> [WHAT THE EXERCISE ASKS]:
What is needed is an exact reproduction of the listing, without its pictures.

> [GIVEN MATERIAL]:
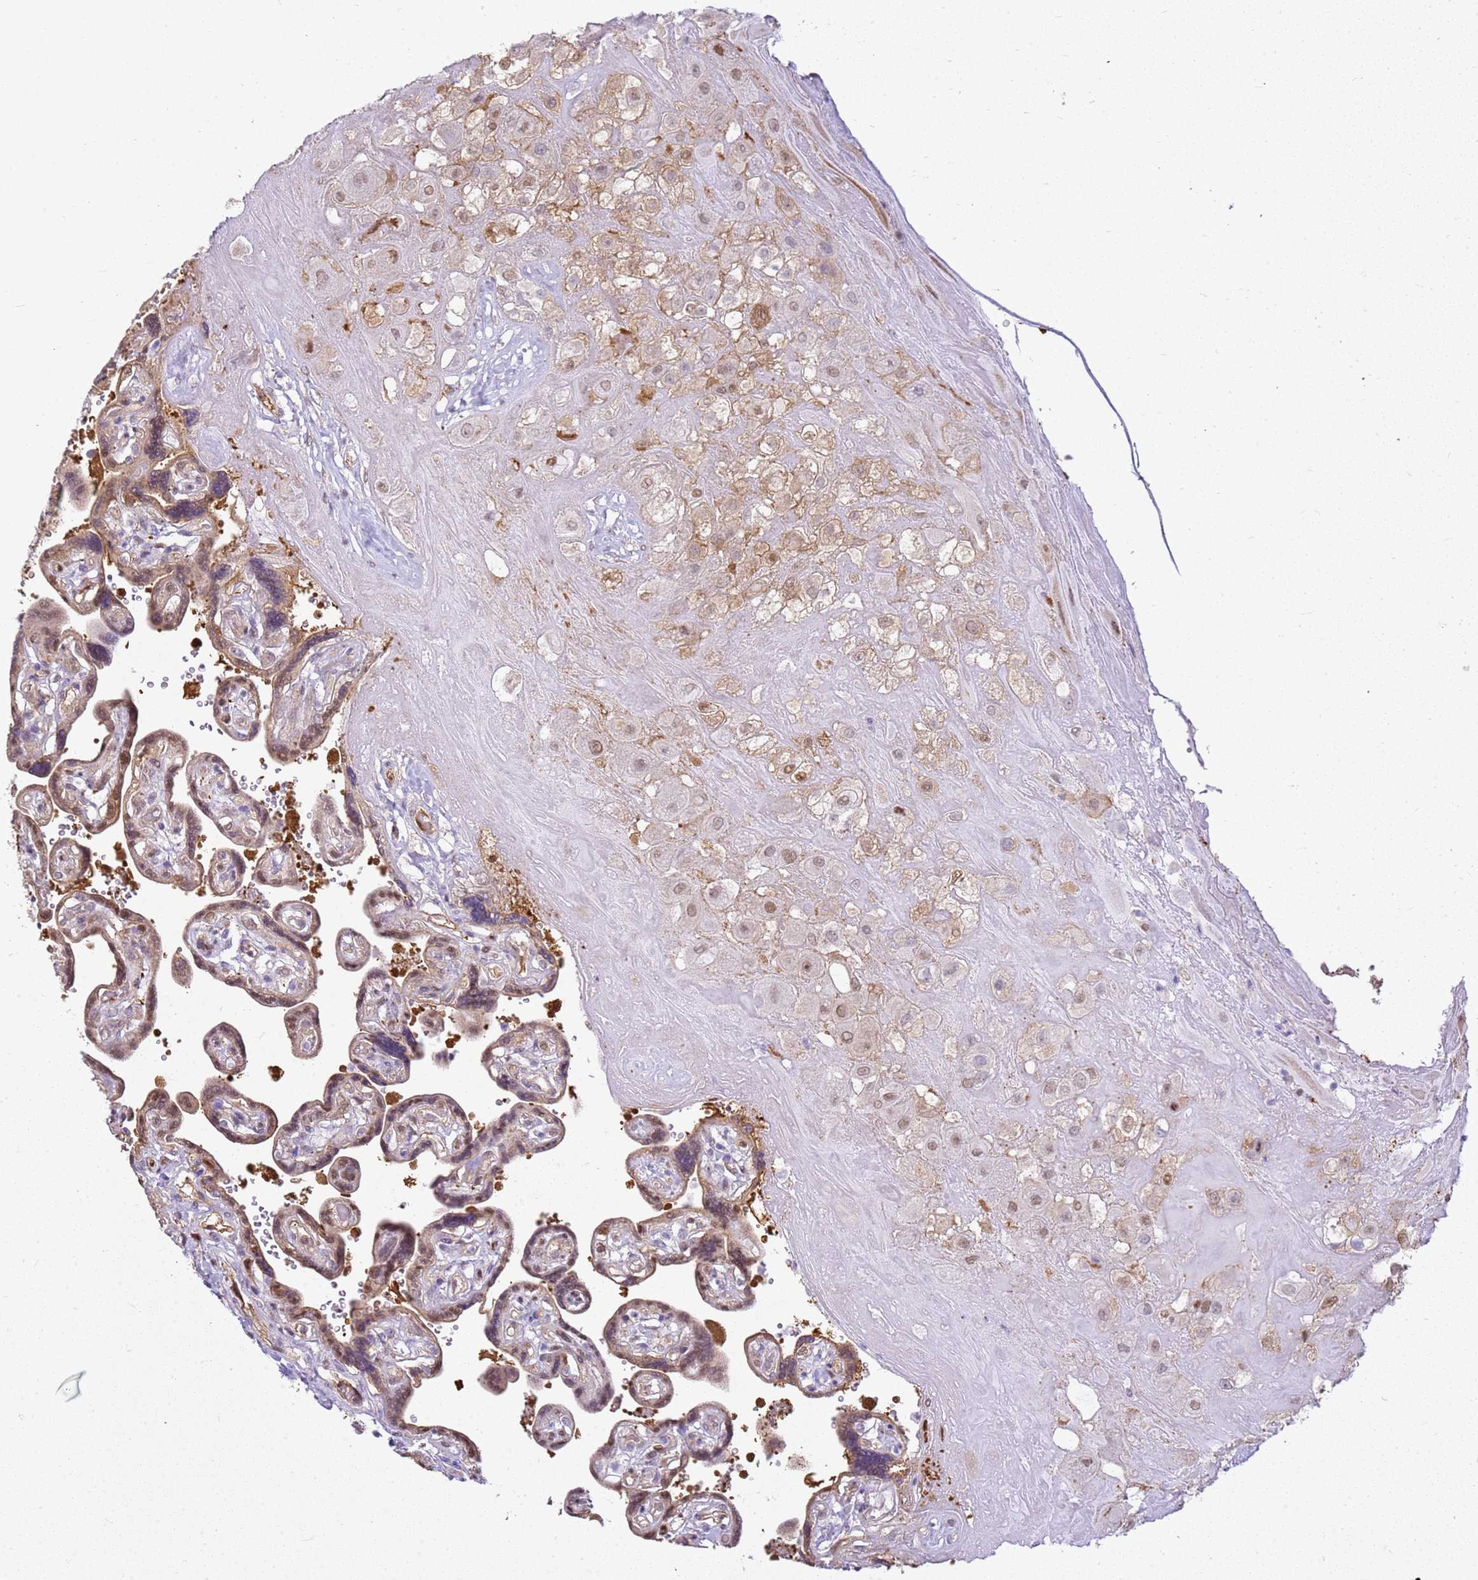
{"staining": {"intensity": "weak", "quantity": "<25%", "location": "cytoplasmic/membranous"}, "tissue": "placenta", "cell_type": "Decidual cells", "image_type": "normal", "snomed": [{"axis": "morphology", "description": "Normal tissue, NOS"}, {"axis": "topography", "description": "Placenta"}], "caption": "This histopathology image is of benign placenta stained with immunohistochemistry (IHC) to label a protein in brown with the nuclei are counter-stained blue. There is no staining in decidual cells.", "gene": "YWHAE", "patient": {"sex": "female", "age": 32}}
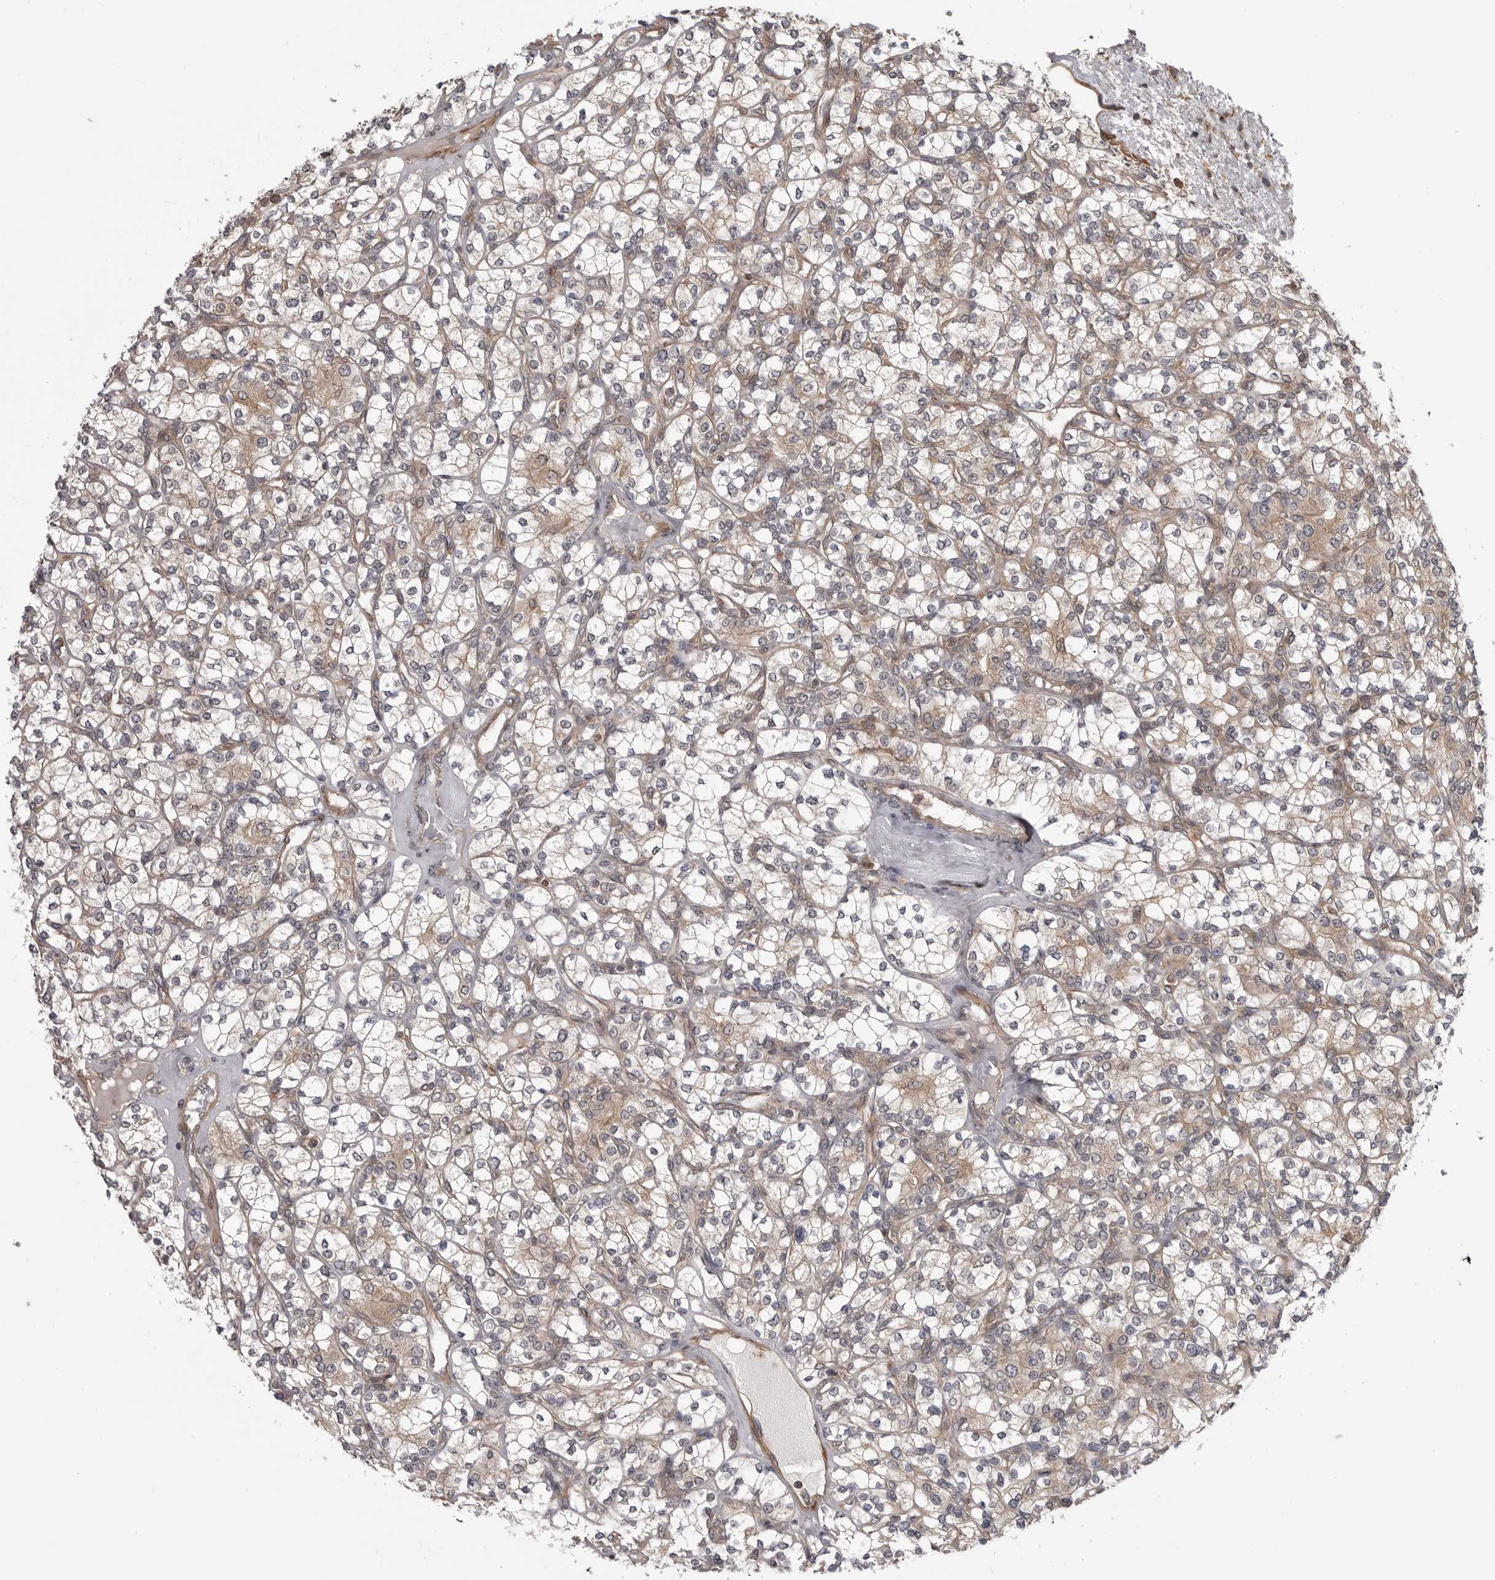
{"staining": {"intensity": "weak", "quantity": "25%-75%", "location": "cytoplasmic/membranous"}, "tissue": "renal cancer", "cell_type": "Tumor cells", "image_type": "cancer", "snomed": [{"axis": "morphology", "description": "Adenocarcinoma, NOS"}, {"axis": "topography", "description": "Kidney"}], "caption": "Immunohistochemical staining of human renal adenocarcinoma shows low levels of weak cytoplasmic/membranous protein positivity in about 25%-75% of tumor cells.", "gene": "LRRC45", "patient": {"sex": "male", "age": 77}}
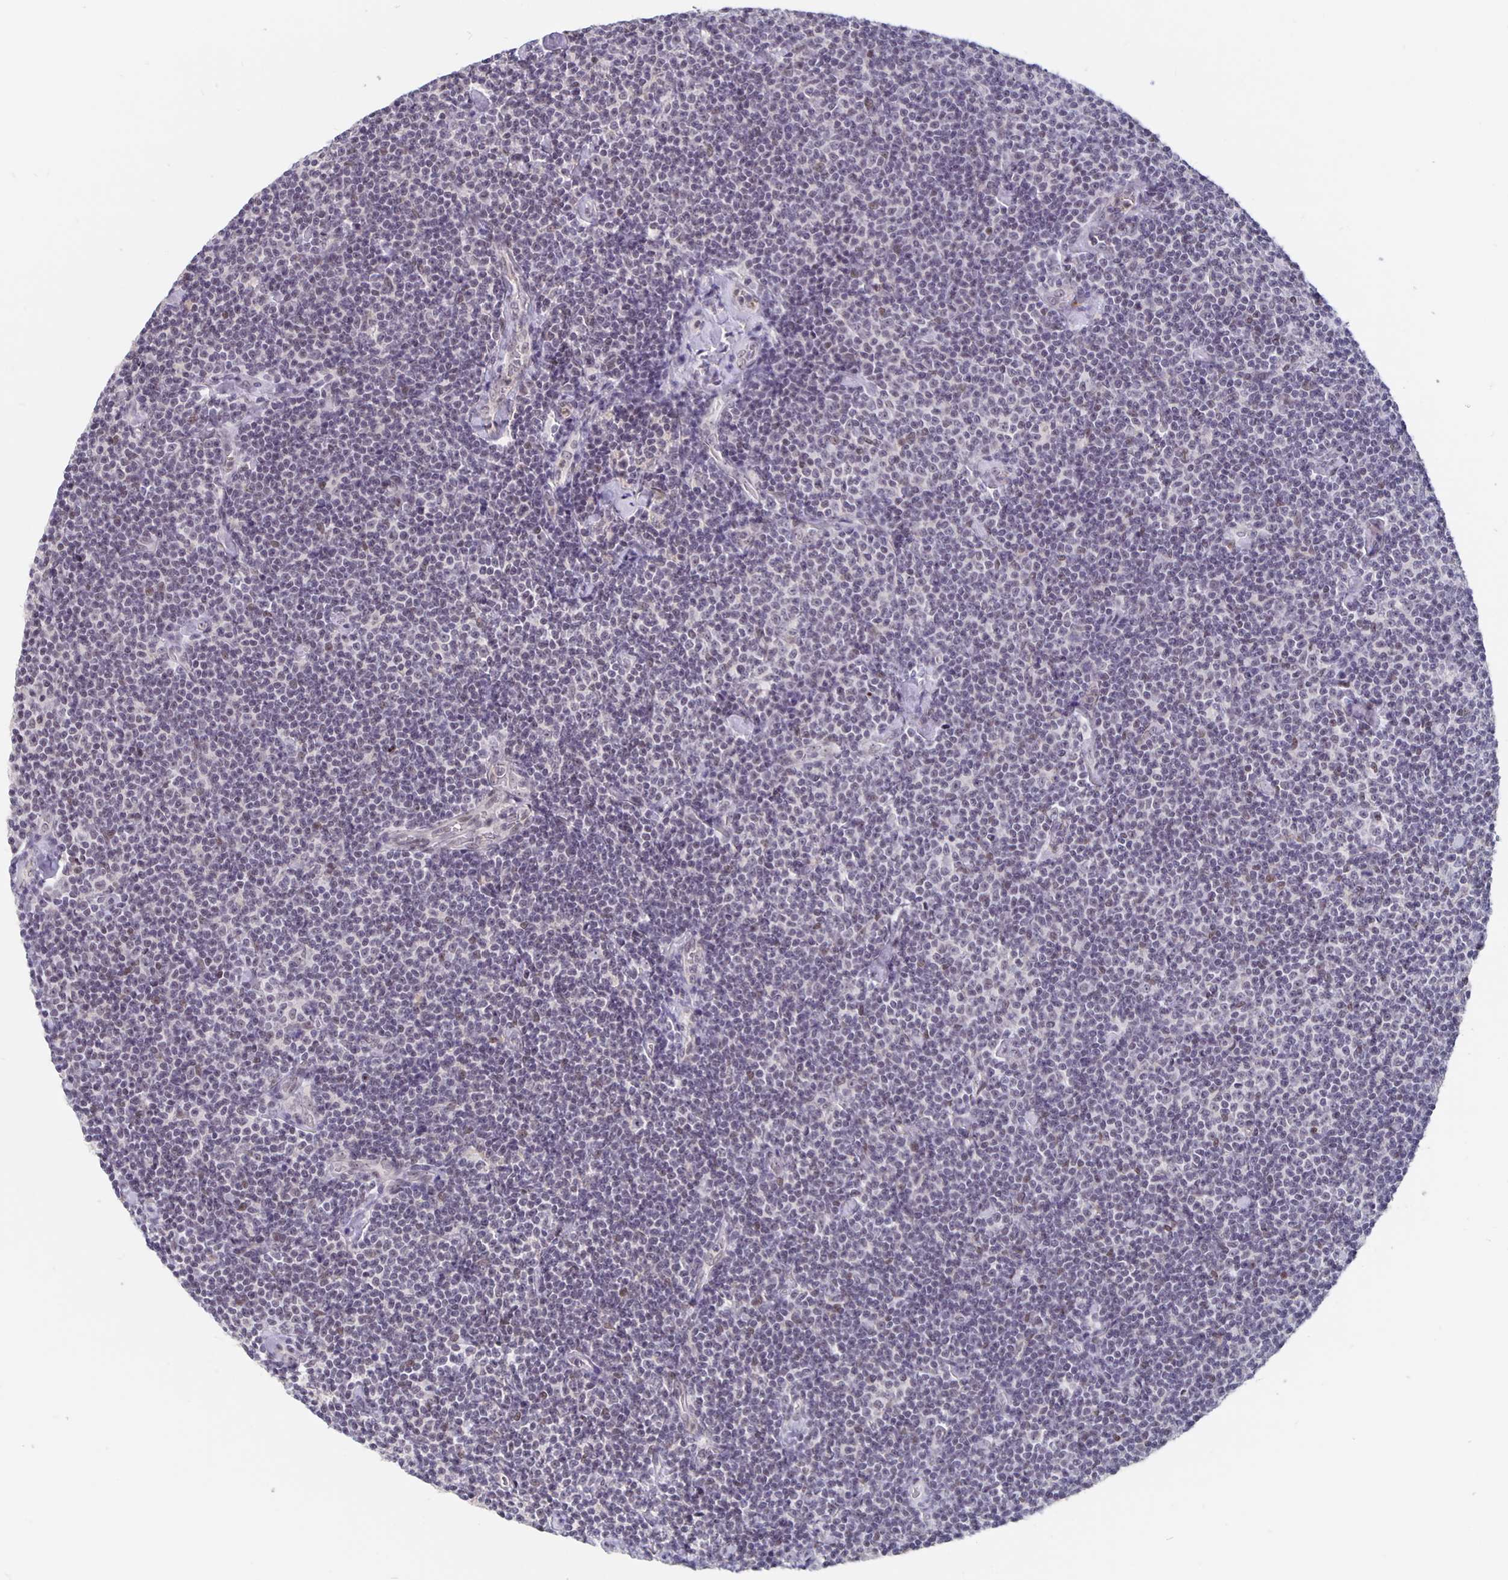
{"staining": {"intensity": "negative", "quantity": "none", "location": "none"}, "tissue": "lymphoma", "cell_type": "Tumor cells", "image_type": "cancer", "snomed": [{"axis": "morphology", "description": "Malignant lymphoma, non-Hodgkin's type, Low grade"}, {"axis": "topography", "description": "Lymph node"}], "caption": "IHC photomicrograph of neoplastic tissue: human lymphoma stained with DAB (3,3'-diaminobenzidine) reveals no significant protein expression in tumor cells.", "gene": "ZNF691", "patient": {"sex": "male", "age": 81}}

> [RESULT BELOW]:
{"staining": {"intensity": "weak", "quantity": "<25%", "location": "cytoplasmic/membranous"}, "tissue": "placenta", "cell_type": "Decidual cells", "image_type": "normal", "snomed": [{"axis": "morphology", "description": "Normal tissue, NOS"}, {"axis": "topography", "description": "Placenta"}], "caption": "This histopathology image is of benign placenta stained with immunohistochemistry (IHC) to label a protein in brown with the nuclei are counter-stained blue. There is no staining in decidual cells.", "gene": "YWHAE", "patient": {"sex": "female", "age": 32}}
{"staining": {"intensity": "weak", "quantity": "25%-75%", "location": "cytoplasmic/membranous"}, "tissue": "renal cancer", "cell_type": "Tumor cells", "image_type": "cancer", "snomed": [{"axis": "morphology", "description": "Adenocarcinoma, NOS"}, {"axis": "topography", "description": "Kidney"}], "caption": "Immunohistochemical staining of human renal adenocarcinoma shows low levels of weak cytoplasmic/membranous protein positivity in about 25%-75% of tumor cells.", "gene": "LRRC45", "patient": {"sex": "male", "age": 77}}
{"staining": {"intensity": "negative", "quantity": "none", "location": "none"}, "tissue": "lymphoma", "cell_type": "Tumor cells", "image_type": "cancer", "snomed": [{"axis": "morphology", "description": "Malignant lymphoma, non-Hodgkin's type, Low grade"}, {"axis": "topography", "description": "Lymph node"}], "caption": "IHC photomicrograph of neoplastic tissue: human lymphoma stained with DAB (3,3'-diaminobenzidine) reveals no significant protein expression in tumor cells.", "gene": "ZNF691", "patient": {"sex": "male", "age": 81}}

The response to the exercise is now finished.